Let’s go to church this morning! These lovely photos come from William Savage, whose notes are indented:
No wildlife this time but some history in the beautiful Norfolk landscape. My wife and I went to find All Saints Church, Waterden: a church which has completely lost its village and now stands by itself in the fields, surrounded by nothing but agriculture and woods. You get there down a narrow lane with room for only one vehicle at any time going in a single direction. Fortunately, we met nothing on the way besides a stoat (Mustela erminea), which ran across the road in front of us.When you arrive, you need to walk down another pathway to the church itself.

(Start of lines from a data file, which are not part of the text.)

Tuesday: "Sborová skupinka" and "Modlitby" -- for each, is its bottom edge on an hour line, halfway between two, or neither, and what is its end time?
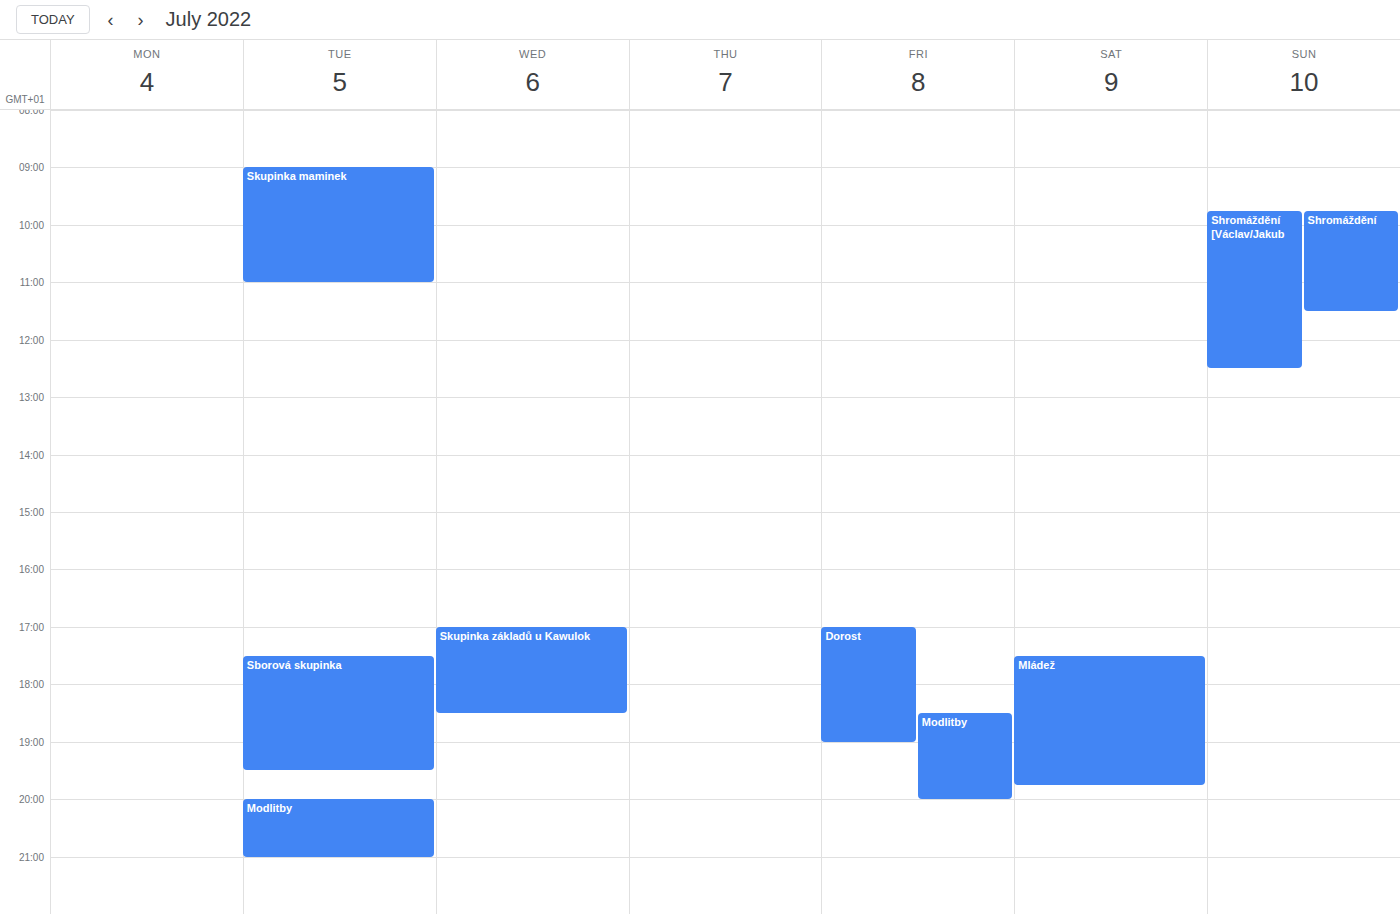
"Sborová skupinka": 7:30 PM, halfway between the 7 PM and 8 PM lines. "Modlitby": 9:00 PM, exactly on the 9 PM line.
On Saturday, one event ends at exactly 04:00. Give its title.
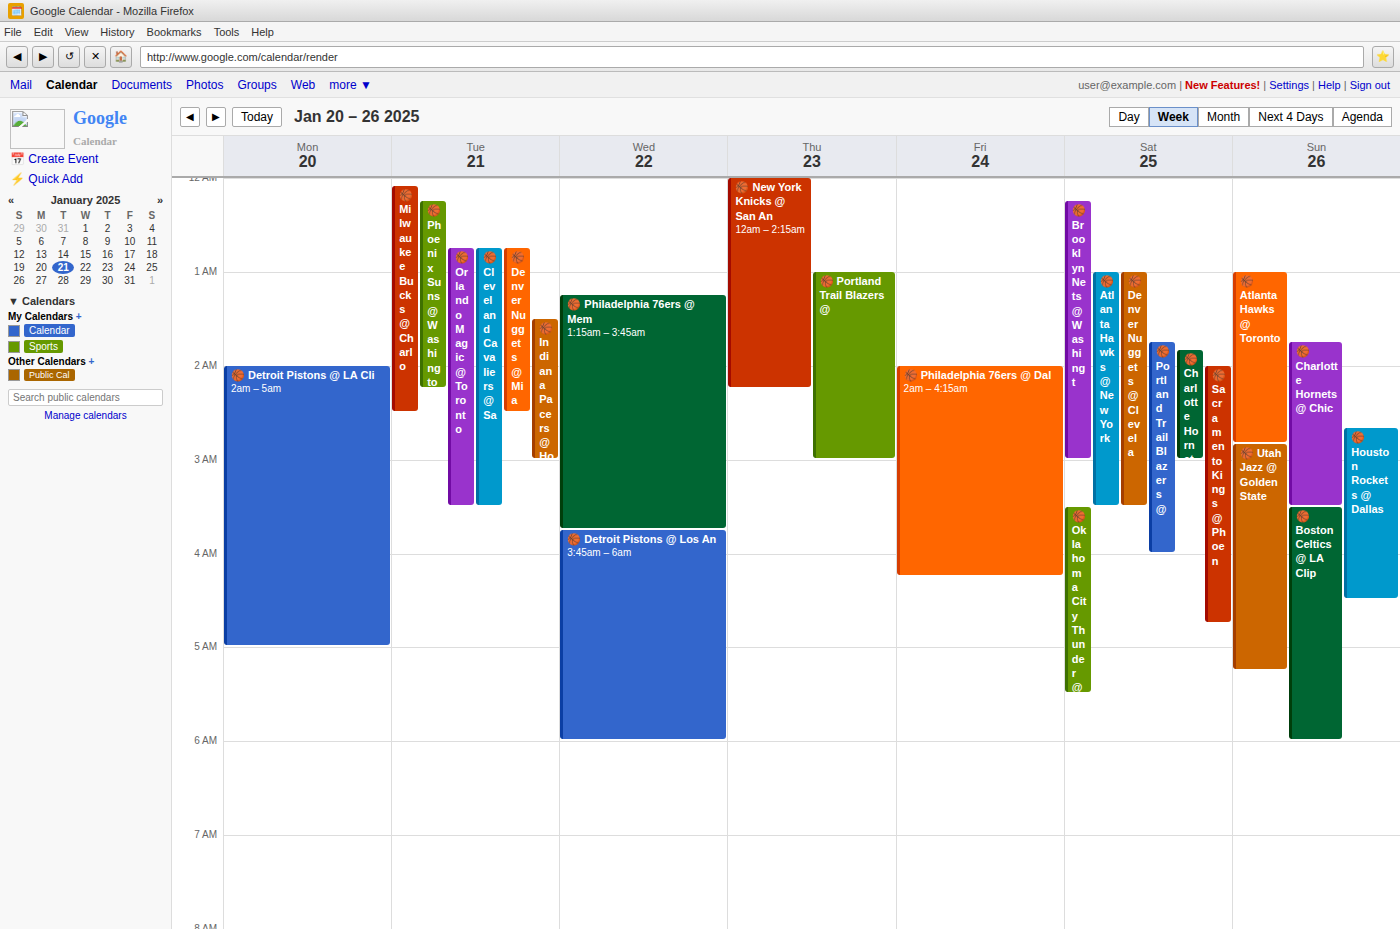
"🏀 Portland Trail Blazers @"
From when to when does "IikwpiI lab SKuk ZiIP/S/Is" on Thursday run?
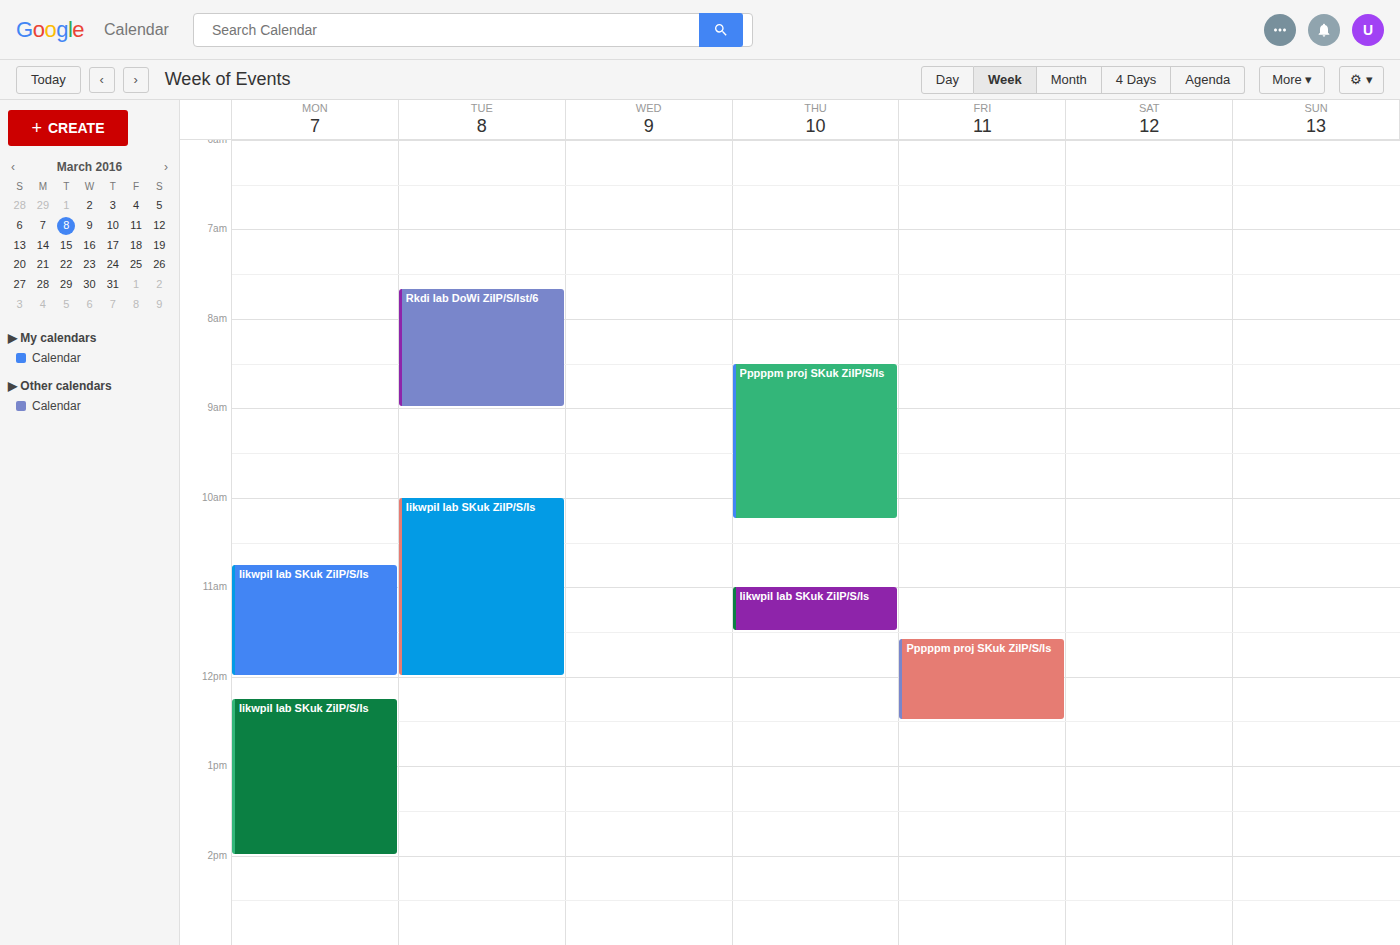
11:00 AM to 11:30 AM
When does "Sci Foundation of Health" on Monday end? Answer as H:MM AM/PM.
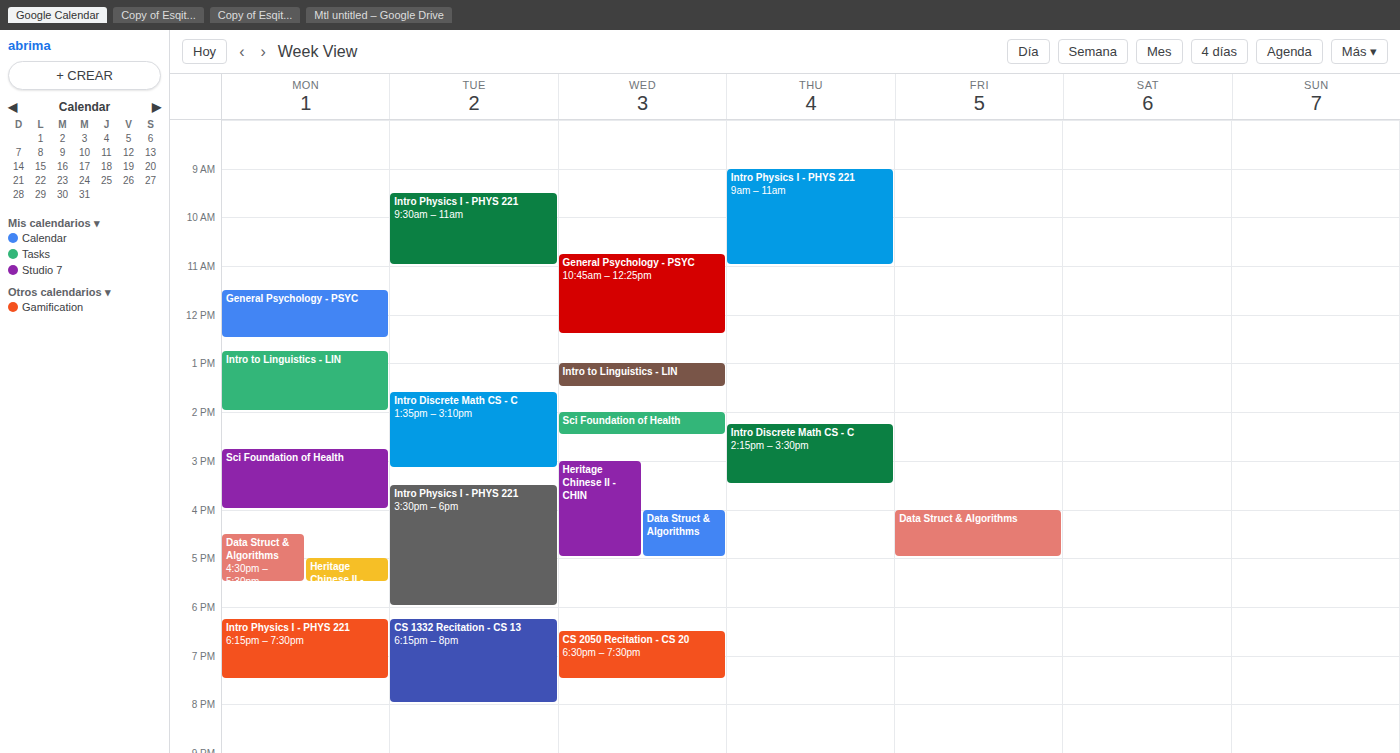
4:00 PM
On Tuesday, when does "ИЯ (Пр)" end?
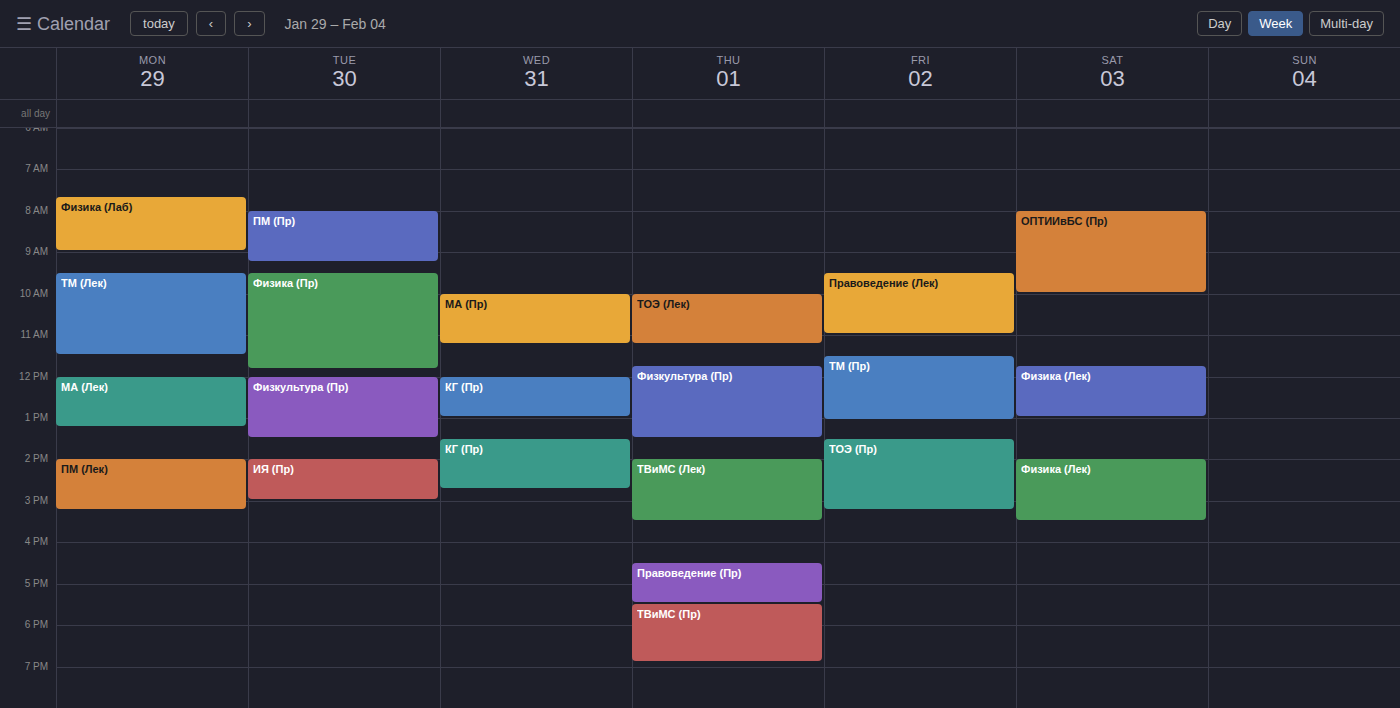
3:00 PM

It’s tiny! No electricity, heating or anything else modern inside, so services can only be held occasionally in summer. There’s also a candlelight Midnight Mass listed on the notice board, which I’m told attracts a capacity congregation of about 60 people, many of whom have to stand throughout.Over the years, much of the building has collapsed and been patched like this:
There are still some 13th-century parts, however. Like this carved part of window tracery, now oddly placed in the wall of the porch.
Inside it is starkly plain, with early 19th-century box pews and whitewashed walls.
The main impact the place had on us was the complete peace. All we heard outside were the calls of a family of Common Buzzards (Buteo buteo), which were circling over the woods. There were sometimes three and sometimes four; parents and this year’s fully fledged young. They make a sound very like a cat asking for food! Now we also know of another species of raptor with a similar call, for their cries were answered in a slightly higher pitch by a pair of Red Kites (Milvus milvus), which drifted past high overhead. The two species seem to be able to coexist in the same localities, probably because they focus on different prey. The kite has longer, thinner wings and is designed for sailing over the countryside, looking for carrion and anything small and vulnerable. The buzzard is more of a specialist hunter of rabbits and hares, though it will take carrion as well.
The south door is original 13th-century work, patched up in modern times. This final picture gives the best sense of how isolated the church is.
You can see the fields stretching away to the horizon, as well as the way the walls now lean at odd angles and are patched with brick. Norfolk has no building stone, so the bulk of the church is made from flints, giving it the effect of a vertical cobbled road!